I know a few people here have mentioned cauliflower mash too, as a low carb alternative to potatoes


----------



## lucy123 (Dec 30, 2010)

Oh might try that too then - jsut trying different things.


----------



## fruitloaf (Dec 30, 2010)

swede and carrot mash is delicious (not sure what the carb content is though) I make it with butter and garlic.


----------



## lucy123 (Jan 1, 2011)

Hi All 
I am reporting back that the celeriac mash was delicious! I shall definitely be making it again. Was very easy! The hardest bit though is initially cutting into the celeriac and then peeling, so if anyone has any tips on correct way to cut and chop a celeriac, I would really appreciate it!


----------



## SacredHeart (Jan 2, 2011)

Glad you enjoyed it!

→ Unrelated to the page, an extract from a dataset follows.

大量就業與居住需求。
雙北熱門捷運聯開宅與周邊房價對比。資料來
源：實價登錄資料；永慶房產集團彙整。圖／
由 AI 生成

I actually had potato and celeriac mash at a wedding last week. Possibly to do with the fact it was rather lumpy and lukewarm, but it really wasn't for me at all!


----------



## lucy123 (Jan 2, 2011)

SacredHeart said:


> Glad you enjoyed it! I actually had potato and celeriac mash at a wedding last week. Possibly to do with the fact it was rather lumpy and lukewarm, but it really wasn't for me at all!



Hi. This was actually just celeriac mashed with mustard and a dash of milk, no potato. I didn't like the smell whilst chopping as very celery like, but really nice piping hot when mashed. My hubby has a fear of lumps in mash potato!


----------